Drew put his hand to his head. “It’s cool,” he said. He lifted his hand, removing a splinter of glass from his scalp. Blood trickled down his face.
Mike punched him in the arm. “I always tell you to put your fucking belt on!” He sounded scared.
Ryan felt tingly all over, like maybe he’d been tossed from his own body. But he was all right. By some small miracle, they were all okay.
A cop came running toward them. “Anyone hurt?” he asked, breathing hard. He must have run the whole way down.
“No, sir,” Mike said. He spoke in a quiet voice Ryan had never heard him use before.
The cop ran toward the Audi and Suburban without so much as a nod good-bye. An arm hung off the side of the Suburban’s hood—they were not all okay.
Other people rushed out of the central pavilion. Ryan guessed the noise from the crash had spooked the whole mall.
Several guards broke out of the crowd. A few stood in front of the onlookers, keeping them from getting any closer. The rest ran past the M3 to the other cars. They dragged Mr. Reynolds out of his Suburban. Some hazmat guys rushed by pushing a gurney.
The guards knocked together a jail from some fencing material brought down from the HomeMart. Ryan, Mike, Drew, and the Audi guy were tossed into the cages. After being released from the medical ward, Mr. Reynolds joined them. His neck was in a brace. The guy who’d been riding with Mr. Reynolds was in critical condition.
“It’ll be all right, boys,” Mr. Reynolds said as the guard closed the gate on his cell. “I’ll figure a way to get us out of this.

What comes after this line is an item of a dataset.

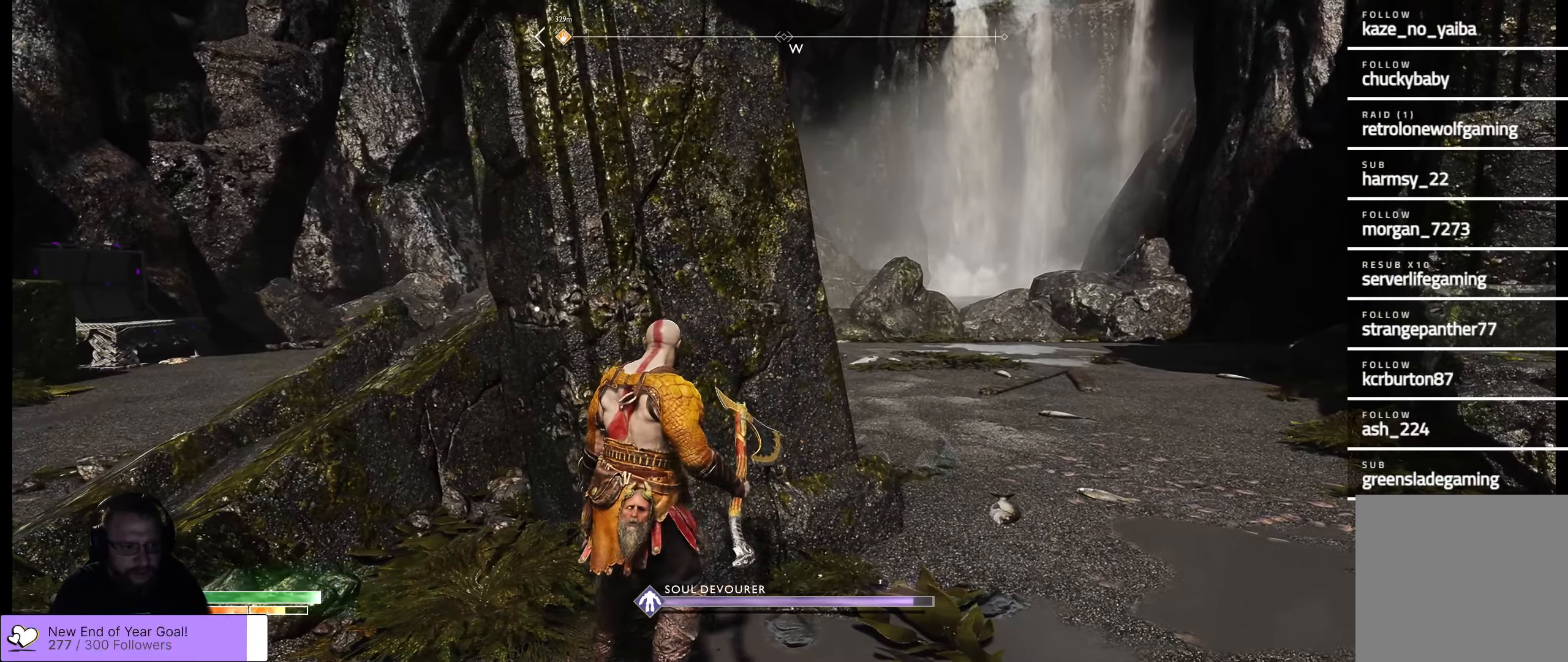
{"buttons": [], "left_stick": "center", "right_stick": "center", "events": []}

No way I’m taking part in this government-run experiment.”
“I’ll bust a skull before I let them suck out my DNA,” Mike growled.

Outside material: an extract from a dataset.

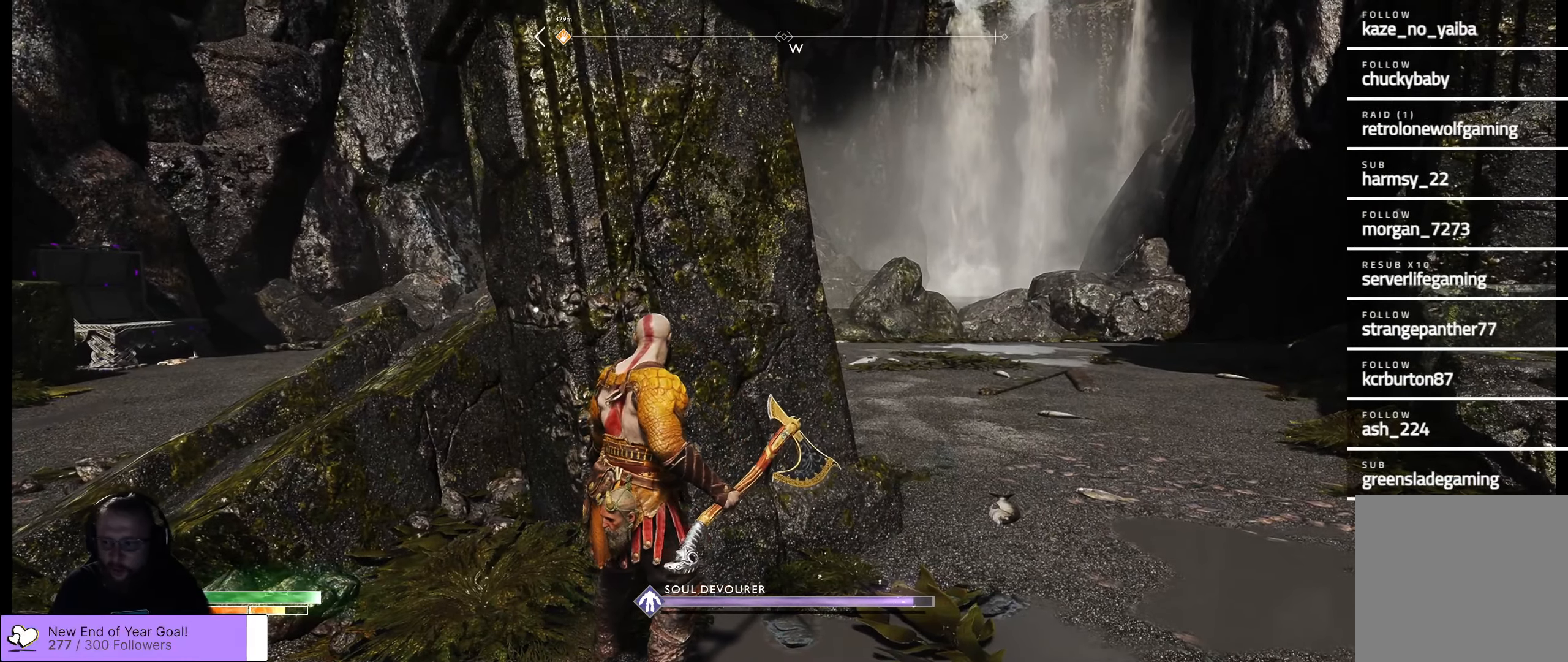
{"buttons": [], "left_stick": "center", "right_stick": "center", "events": []}
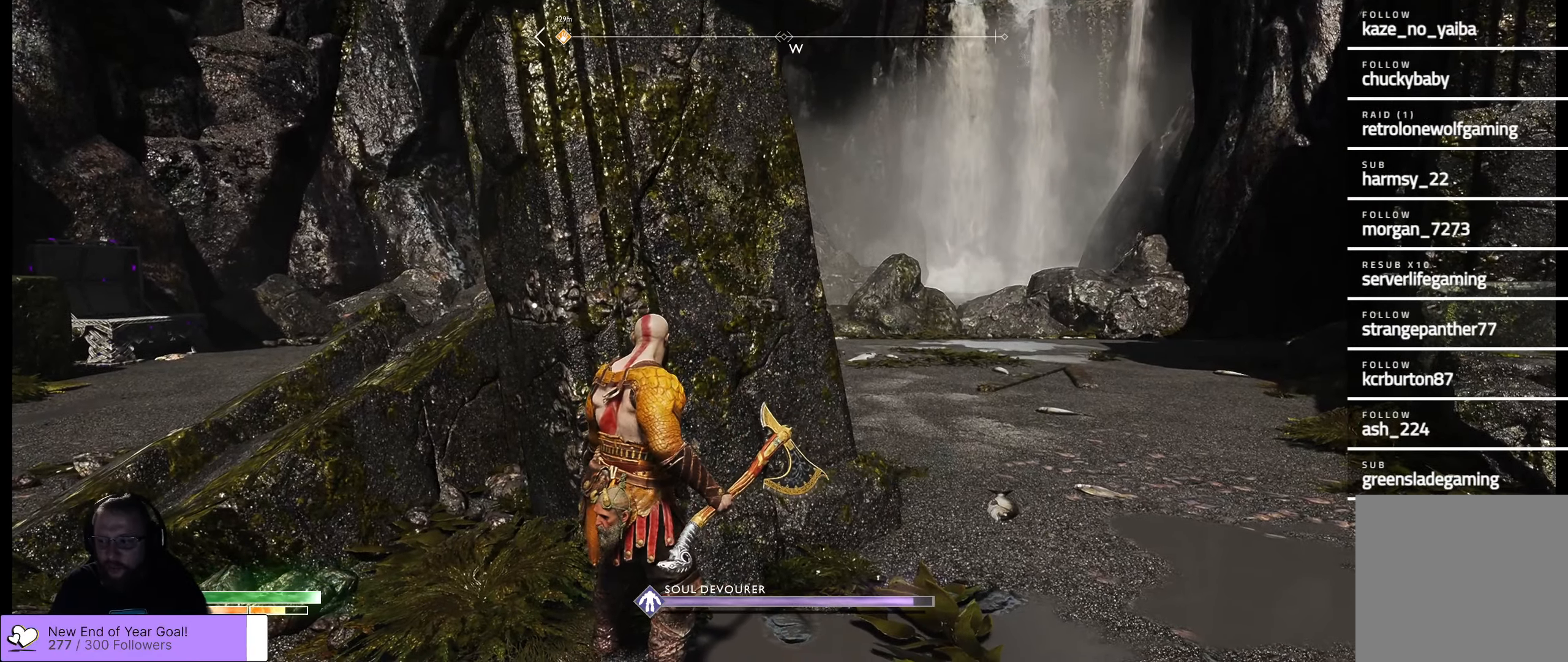
{"buttons": [], "left_stick": "center", "right_stick": "left", "events": [[50, "right_stick", "left"], [200, "right_stick", "center"], [384, "right_stick", "left"]]}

All Ryan could think was that he was lucky to be alive. And even if he was in jail, he was also still in the mall. Maybe Shay would find him, help to get him out. With her, such things felt possible. He leaned against the fence, pulled out her book, and pretended she was there reading with him.
T
he glare of Lights On burned through Lexi’s eyelids. She felt as if she were made of mist; she hadn’t gotten much in the way of sleep. From the sound of it, Ginger hadn’t slept much either. The throw pillow pile in JCPenney was more comfortable than the cement floor of the Apple Store, but last night’s CB call had changed something. Suddenly the divide between them and everyone outside seemed insurmountable.
She’d hidden the portable CB under the bottom shelf against the wall. No one would find it there; even vacuums had forgotten that particular span of floor, judging from the herd of dust bunnies wafting around.